The Chinese conglomerate which took control of British Steel earlier this year has set its sights on an even bigger UK deal by lodging an interest in Tata Steel UK, the owner of the vast Port Talbot plant in South Wales.
Sky News has learnt that Jingye Group told Tata’s parent company and the government that it is keen to explore a takeover of Britain’s largest steel producer.
Banking sources said this weekend that Jingye’s interest was at a tentative stage, and insisted that there was not a formal sale process for Tata Steel UK’s operations.
They added, however, that discussions between Tata’s Indian parent and the government had failed to make substantial progress in the weeks since investment bankers were drafted in to help ministers thrash out a deal.
“There are clear signs that Tata is open to getting rid of the UK business, and Jingye’s expression of interest is an obvious response to that,” one banker said.
If Jingye, which concluded its acquisition of British Steel from liquidators in March, did acquire Tata Steel UK, it would reunite the Port Talbot and Scunthorpe steelworks – the two largest in the UK – under common ownership.
The Scunthorpe plan was owned by Tata until 2016, when it was sold to the investment firm Greybull Capital.
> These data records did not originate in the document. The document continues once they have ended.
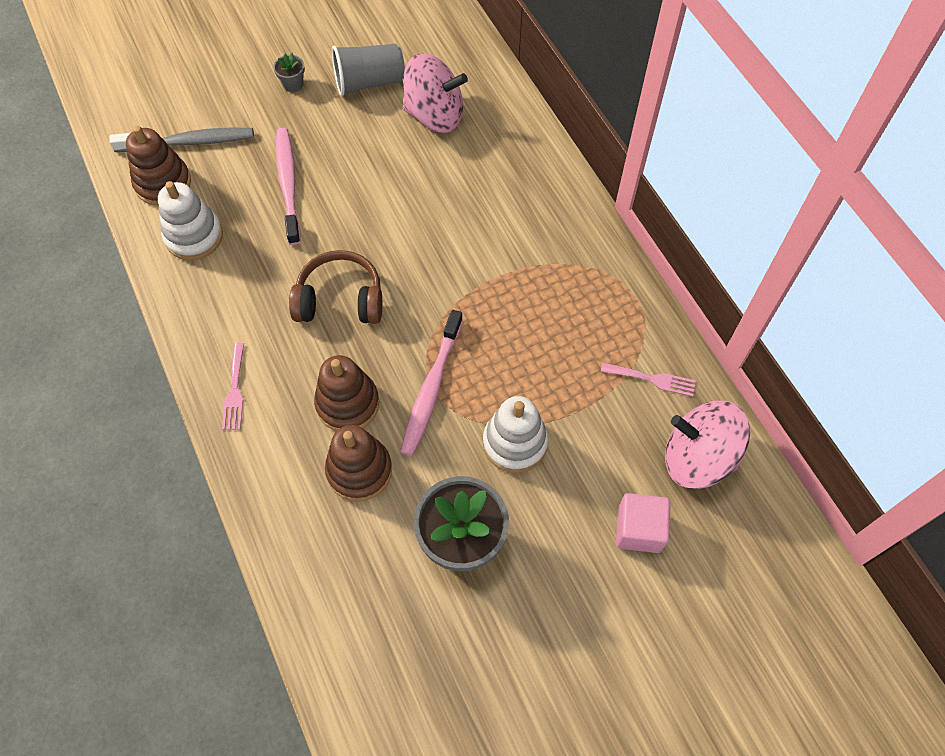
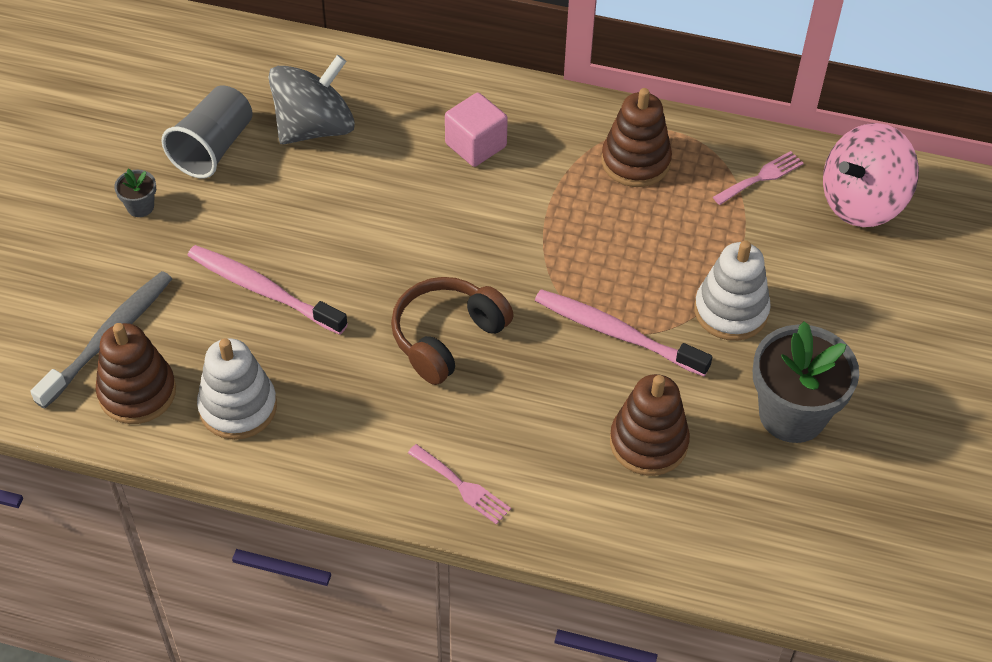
camera: 50 degrees left, 10 degrees down
(347, 403) = (568, 406): brown stacking toy -> brown stacking toy (635, 161)
(431, 389) = (616, 333): pink toothbrush -> pink toothbrush turned 150 degrees clockwise
(435, 115) = (314, 127): pink spinning top -> grey spinning top
(639, 530) = (891, 285): pink cube -> pink cube (475, 145)

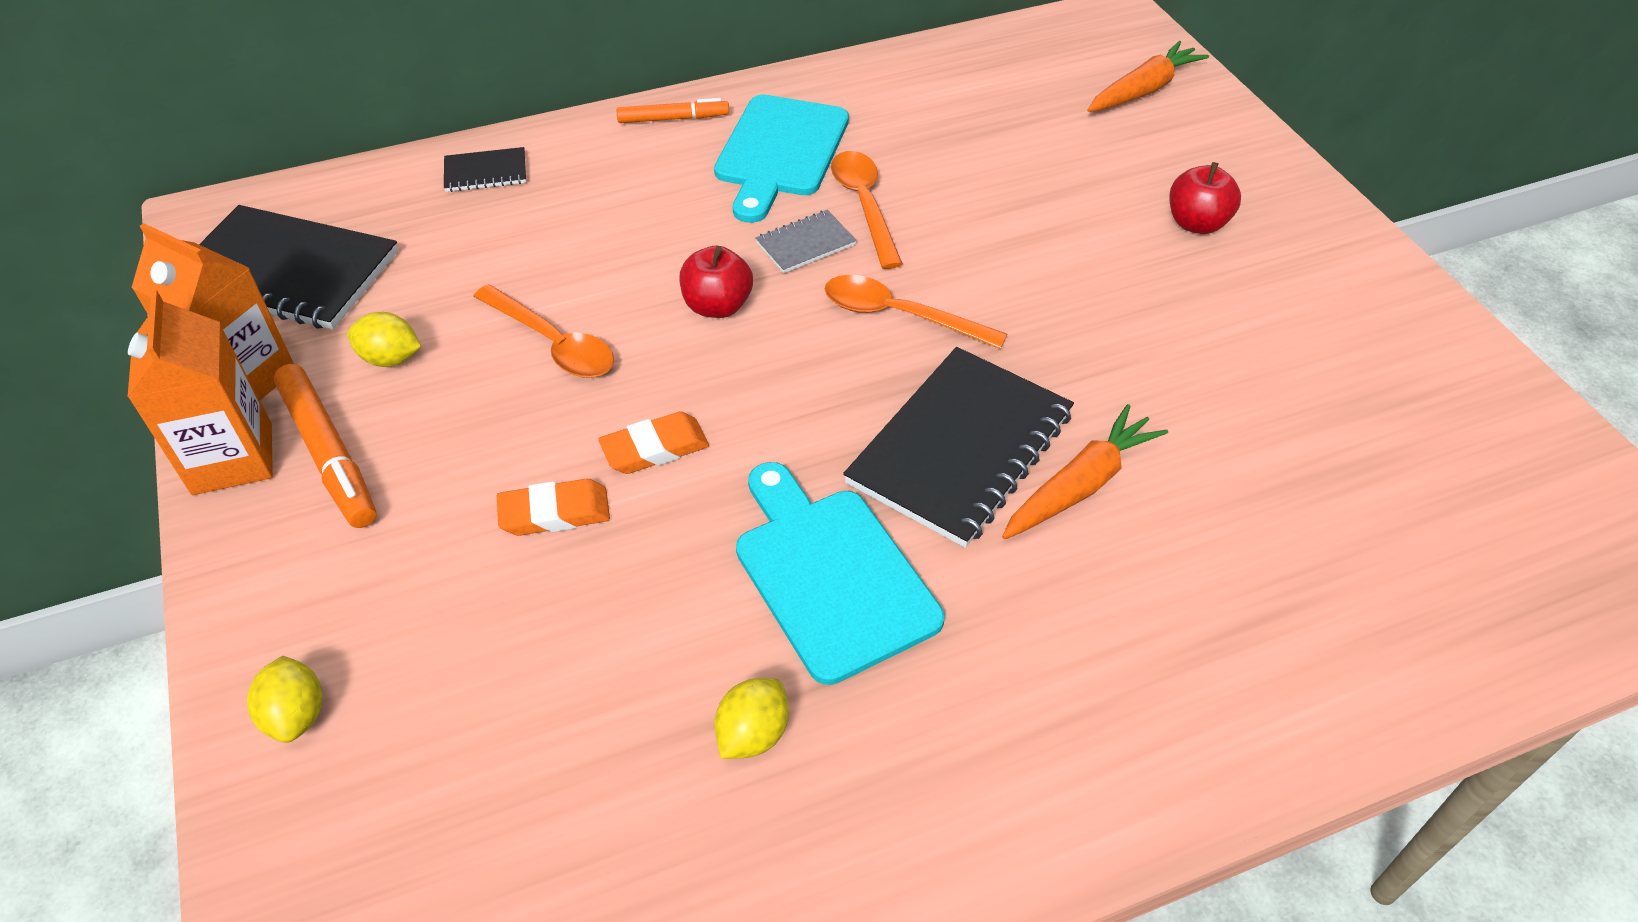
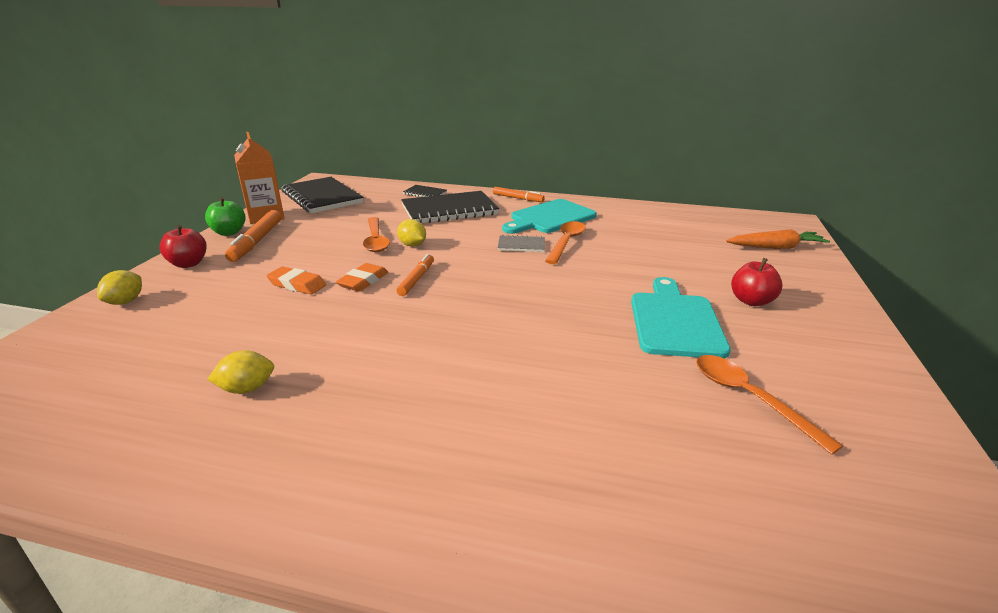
camera: 35 degrees right, 20 degrees down
(232, 458) = (229, 232): orange carton -> green apple
(390, 358) = (316, 226): yellow lemon -> yellow lemon (412, 245)
(655, 448) = (363, 281): orange eraser -> orange eraser turned 75 degrees counterclockwise
(717, 306) = (455, 251): red apple -> red apple (188, 264)
(733, 401) = (417, 279): none -> orange marker
(831, 575) = (368, 350): turquoise cutting board -> turquoise cutting board (675, 321)
(900, 315) = (533, 279): orange spoon -> orange spoon (750, 398)
(960, 448) = (496, 333): black notebook -> black notebook (449, 210)
(1081, 485) = (542, 373): orange carrot -> none

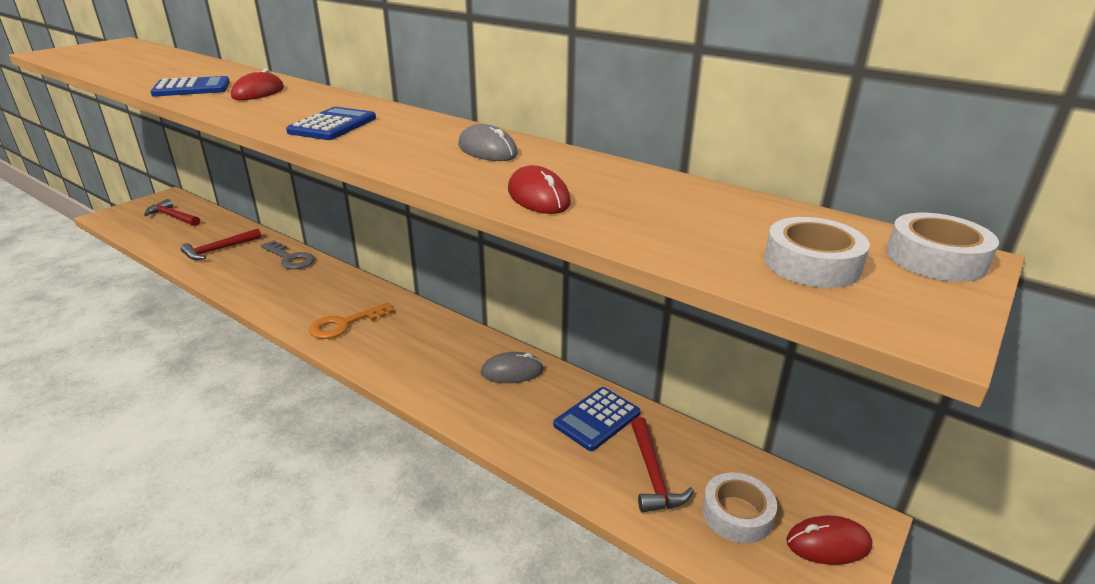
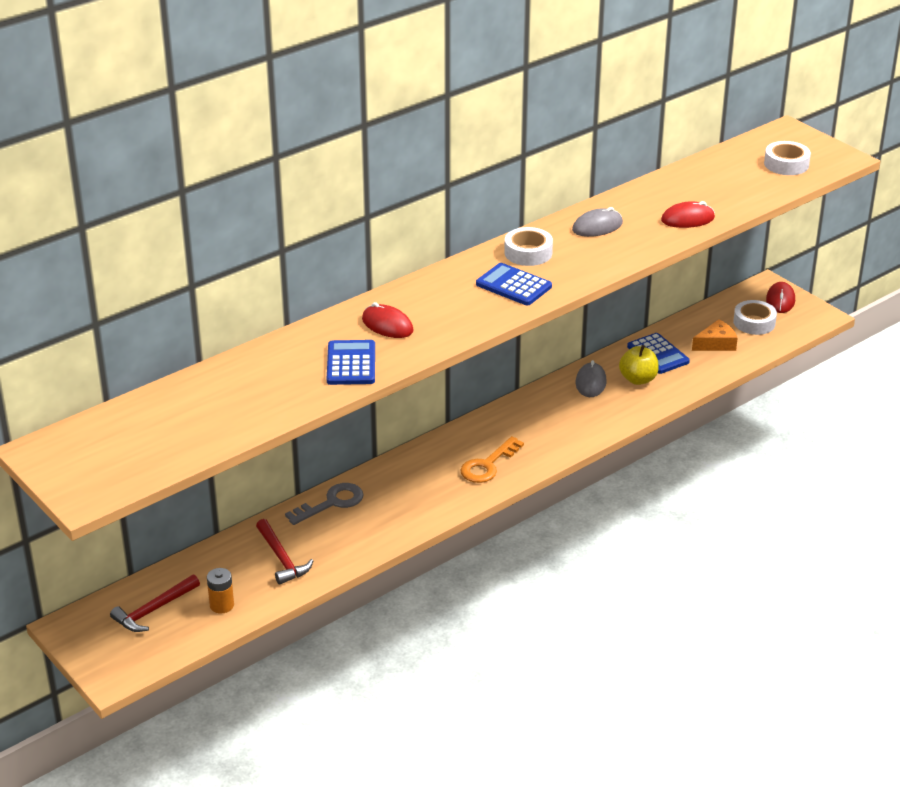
camera: 75 degrees left, 5 degrees up
(168, 237) = (222, 605): none -> orange battery
(344, 324) = (488, 465): orange key -> orange key turned 60 degrees clockwise
(532, 408) = (638, 379): none -> yellow apple
(653, 474) = (716, 344): red hammer -> orange cheese
(935, 258) = (787, 135): white tape -> white tape (528, 253)

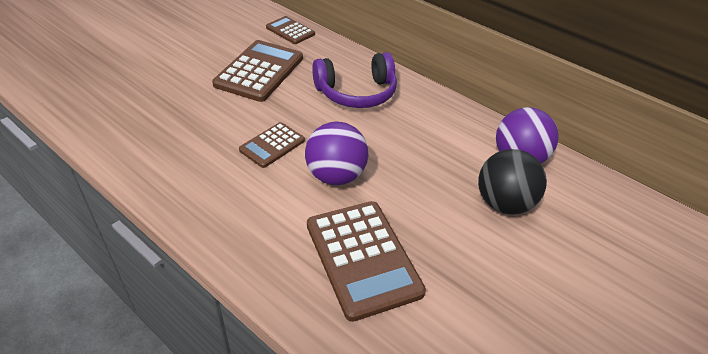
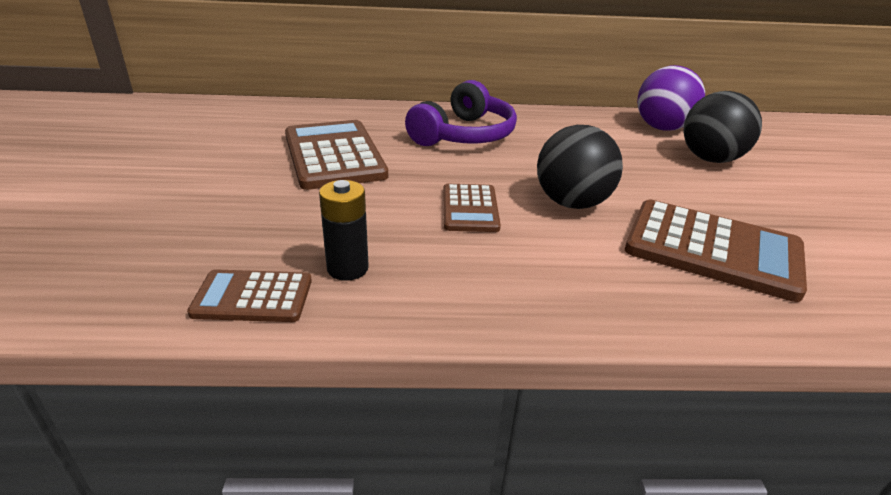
camera: 40 degrees left, 10 degrees down
(164, 144) = (347, 268): none -> black battery
(290, 31) = (303, 112): brown calculator -> brown calculator (253, 297)
(335, 176) = (572, 203): purple ball -> black ball

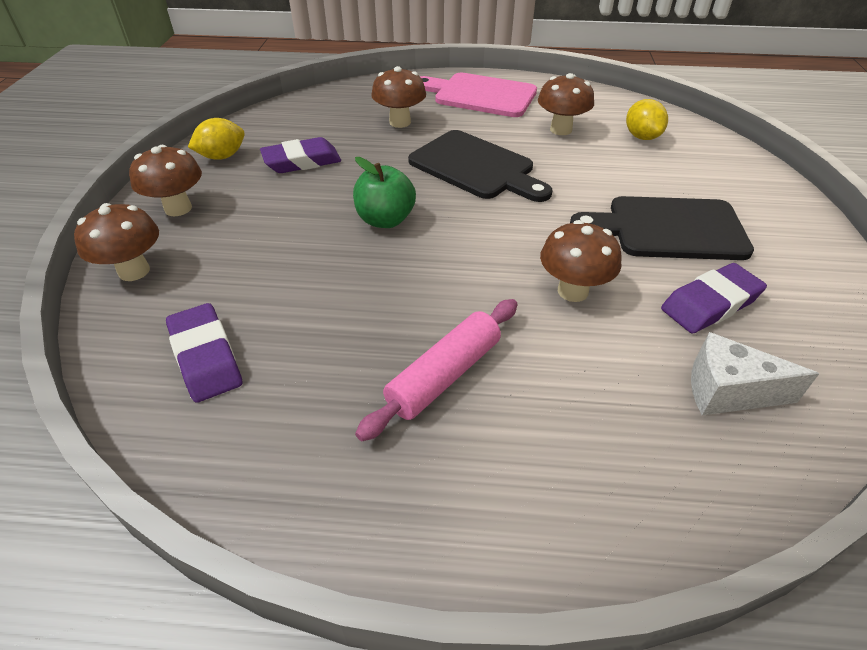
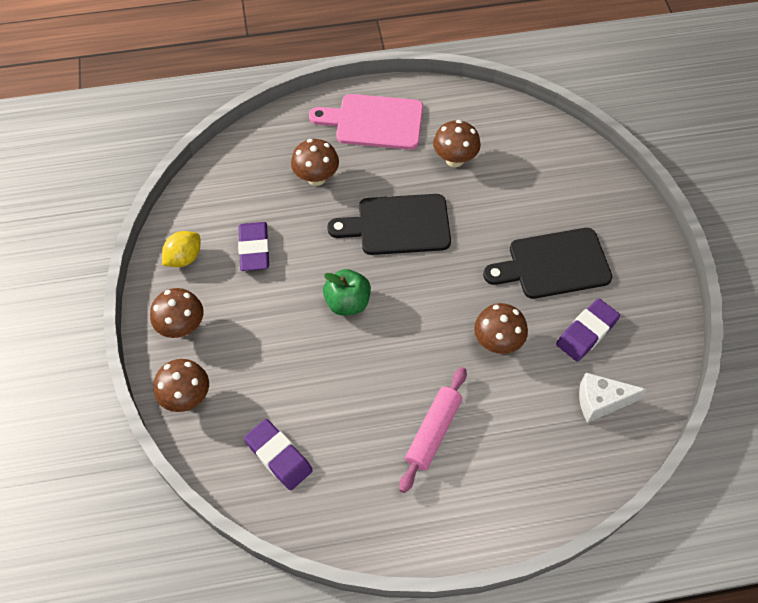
camera: 15 degrees left, 15 degrees up
(302, 161) = (254, 249): purple eraser -> purple eraser turned 60 degrees counterclockwise
(476, 167) = (398, 225): black cutting board -> black cutting board turned 150 degrees clockwise
(641, 137) = (521, 155): yellow lemon -> none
The business, renamed British Steel, collapsed last year.
Jingye is said to have intensified its interest in the Port Talbot steelworks – where more than 3,000 people are based – after its bid to buy the Hayange plant in France was blocked amid political objections.
The Hayange site was instead bought by Liberty Steel, another major player in the UK and a logical alternative buyer for Tata Steel UK.
Although large parts of Britain’s steel industry have been under the control of foreign owners for more than a decade, the unification of two such big employers under Chinese ownership would draw inevitable political scrutiny.
Jingye’s rescue of British Steel this year salvaged 3,000 jobs, and was accompanied by a pledge to invest £1.2bn in modernising the business.
Tata Steel UK is substantially larger, with a total workforce of about 8,000 people.
The Indian-owned group approached the government during the spring, seeking a £500m loan to help it weather the coronavirus crisis.
That request was rejected, leading to a subsequent plea for £900m of government cash in exchange for an equity stake of up to 50% in its UK business.
Whitehall officials balked at that proposal on the basis that Tata was not committing significant new capital of its own.
A further proposal has been anticipated for weeks, but has so far not been forthcoming, according to a source close to the company.
Alongside the work that Credit Suisse has been undertaking for the government on Tata Steel UK’s future, the management consultants McKinsey has drawn up a blueprint for the future of the UK’s wider steel industry at ministers’ request.
The consultant’s work is expected to help inform decision-making about which, if any, steel companies may merit government support, they said.
Since the start of the COVID-19 pandemic, only Celsa Steel UK, which is based in Cardiff, has received special funding under the government’s Project Birch scheme.
Both Jingye and Liberty have also sought financial aid from the government, although none has so far been forthcoming.
This weekend, a Tata Steel spokesperson said: “We remain in ongoing and constructive talks with the UK government on areas of potential support.
“As these discussions have not reached a conclusion, it would be premature to comment on any options that may or may not be under consideration.”
A spokesman for Jingye and British Steel declined to comment.